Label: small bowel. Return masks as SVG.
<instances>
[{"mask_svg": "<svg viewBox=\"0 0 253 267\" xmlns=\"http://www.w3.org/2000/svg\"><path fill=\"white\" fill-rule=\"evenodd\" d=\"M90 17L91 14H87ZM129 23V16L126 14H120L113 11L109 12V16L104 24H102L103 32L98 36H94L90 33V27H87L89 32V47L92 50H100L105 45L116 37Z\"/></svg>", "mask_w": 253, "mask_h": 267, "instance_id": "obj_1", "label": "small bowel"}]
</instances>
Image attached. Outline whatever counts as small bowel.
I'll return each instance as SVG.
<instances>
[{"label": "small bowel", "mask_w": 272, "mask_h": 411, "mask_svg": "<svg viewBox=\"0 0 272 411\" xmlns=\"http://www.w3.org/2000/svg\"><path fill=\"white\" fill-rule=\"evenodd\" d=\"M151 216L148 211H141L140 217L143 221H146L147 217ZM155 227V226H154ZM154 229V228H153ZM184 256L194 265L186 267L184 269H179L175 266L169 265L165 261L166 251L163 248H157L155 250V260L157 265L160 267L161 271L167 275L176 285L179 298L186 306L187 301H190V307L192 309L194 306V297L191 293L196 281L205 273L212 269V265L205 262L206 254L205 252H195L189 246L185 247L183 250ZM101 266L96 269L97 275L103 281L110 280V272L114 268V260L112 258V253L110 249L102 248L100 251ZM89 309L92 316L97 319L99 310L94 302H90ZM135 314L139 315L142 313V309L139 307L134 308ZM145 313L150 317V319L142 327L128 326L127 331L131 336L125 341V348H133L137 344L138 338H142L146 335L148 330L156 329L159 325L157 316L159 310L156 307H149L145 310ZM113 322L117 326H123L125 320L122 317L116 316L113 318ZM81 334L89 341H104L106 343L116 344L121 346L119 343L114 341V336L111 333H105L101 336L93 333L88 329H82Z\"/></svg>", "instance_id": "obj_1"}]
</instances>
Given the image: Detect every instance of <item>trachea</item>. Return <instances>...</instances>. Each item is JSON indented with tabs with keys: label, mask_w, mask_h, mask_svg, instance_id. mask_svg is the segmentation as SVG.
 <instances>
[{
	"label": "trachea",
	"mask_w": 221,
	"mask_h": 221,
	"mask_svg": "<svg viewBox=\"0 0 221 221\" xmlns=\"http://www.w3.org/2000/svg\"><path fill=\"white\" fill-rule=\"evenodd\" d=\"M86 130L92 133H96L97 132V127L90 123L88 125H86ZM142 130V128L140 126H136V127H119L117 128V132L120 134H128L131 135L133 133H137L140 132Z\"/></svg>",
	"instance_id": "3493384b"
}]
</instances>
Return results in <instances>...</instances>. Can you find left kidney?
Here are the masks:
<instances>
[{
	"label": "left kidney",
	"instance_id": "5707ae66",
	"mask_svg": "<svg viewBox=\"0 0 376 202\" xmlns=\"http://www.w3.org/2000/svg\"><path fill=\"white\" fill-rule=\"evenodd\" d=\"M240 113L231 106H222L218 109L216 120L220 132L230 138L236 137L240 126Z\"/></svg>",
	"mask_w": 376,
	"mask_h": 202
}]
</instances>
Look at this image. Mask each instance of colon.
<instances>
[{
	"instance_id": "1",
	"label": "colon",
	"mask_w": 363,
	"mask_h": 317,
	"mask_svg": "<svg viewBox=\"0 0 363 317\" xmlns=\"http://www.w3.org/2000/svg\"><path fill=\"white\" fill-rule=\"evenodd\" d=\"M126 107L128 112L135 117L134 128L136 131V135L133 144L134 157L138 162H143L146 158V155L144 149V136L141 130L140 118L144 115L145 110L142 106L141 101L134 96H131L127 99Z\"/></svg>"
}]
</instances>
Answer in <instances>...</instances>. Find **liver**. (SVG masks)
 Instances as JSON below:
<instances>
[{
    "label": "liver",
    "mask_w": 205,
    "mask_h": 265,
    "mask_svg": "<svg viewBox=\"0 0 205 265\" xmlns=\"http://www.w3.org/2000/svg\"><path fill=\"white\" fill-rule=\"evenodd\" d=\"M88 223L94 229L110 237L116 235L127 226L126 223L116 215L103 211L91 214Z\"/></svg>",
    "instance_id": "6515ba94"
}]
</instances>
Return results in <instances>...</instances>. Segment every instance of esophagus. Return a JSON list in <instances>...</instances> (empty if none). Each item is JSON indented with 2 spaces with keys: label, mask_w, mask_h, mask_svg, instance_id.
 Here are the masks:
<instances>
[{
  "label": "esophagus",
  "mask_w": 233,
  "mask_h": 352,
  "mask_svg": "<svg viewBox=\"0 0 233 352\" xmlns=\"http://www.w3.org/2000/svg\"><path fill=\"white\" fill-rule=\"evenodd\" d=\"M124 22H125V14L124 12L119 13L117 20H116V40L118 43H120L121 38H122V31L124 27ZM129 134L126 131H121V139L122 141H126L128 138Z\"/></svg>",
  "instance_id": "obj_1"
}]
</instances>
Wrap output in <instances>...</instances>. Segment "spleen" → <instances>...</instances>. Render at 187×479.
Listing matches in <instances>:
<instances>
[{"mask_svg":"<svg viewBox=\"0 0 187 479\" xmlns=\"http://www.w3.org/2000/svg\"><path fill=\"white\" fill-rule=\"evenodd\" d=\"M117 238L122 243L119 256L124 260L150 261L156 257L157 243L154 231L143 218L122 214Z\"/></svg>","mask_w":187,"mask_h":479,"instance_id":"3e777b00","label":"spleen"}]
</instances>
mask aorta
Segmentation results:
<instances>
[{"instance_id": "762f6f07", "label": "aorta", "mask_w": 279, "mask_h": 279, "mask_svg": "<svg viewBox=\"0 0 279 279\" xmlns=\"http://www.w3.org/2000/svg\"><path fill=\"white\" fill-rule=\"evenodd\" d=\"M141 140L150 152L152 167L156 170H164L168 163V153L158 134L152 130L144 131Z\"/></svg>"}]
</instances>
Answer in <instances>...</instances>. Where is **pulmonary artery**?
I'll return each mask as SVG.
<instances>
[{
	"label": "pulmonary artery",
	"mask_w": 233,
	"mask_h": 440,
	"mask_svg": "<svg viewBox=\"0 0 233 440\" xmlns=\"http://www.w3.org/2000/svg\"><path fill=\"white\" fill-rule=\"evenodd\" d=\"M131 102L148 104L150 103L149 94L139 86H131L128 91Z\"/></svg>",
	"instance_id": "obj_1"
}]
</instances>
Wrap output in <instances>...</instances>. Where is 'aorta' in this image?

= = = = = = =

• **WHAT YOU ARE ASKED TO DO**: Could you format the lines from the one containing "Answer in <instances>...</instances>. Where" through the end of the listing above, both ends included, as a JSON list of strings with one string per line and blank lines left out?

• **TASK RESULT**:
[
  "Answer in <instances>...</instances>. Where is **pulmonary artery**?",
  "I'll return each mask as SVG.",
  "<instances>",
  "[{",
  "\t\"label\": \"pulmonary artery\",",
  "\t\"mask_w\": 233,",
  "\t\"mask_h\": 440,",
  "\t\"mask_svg\": \"<svg viewBox=\\\"0 0 233 440\\\" xmlns=\\\"http://www.w3.org/2000/svg\\\"><path fill=\\\"white\\\" fill-rule=\\\"evenodd\\\" d=\\\"M131 102L148 104L150 103L149 94L139 86H131L128 91Z\\\"/></svg>\",",
  "\t\"instance_id\": \"obj_1\"",
  "}]",
  "</instances>",
  "Wrap output in <instances>...</instances>. Where is 'aorta' in this image?"
]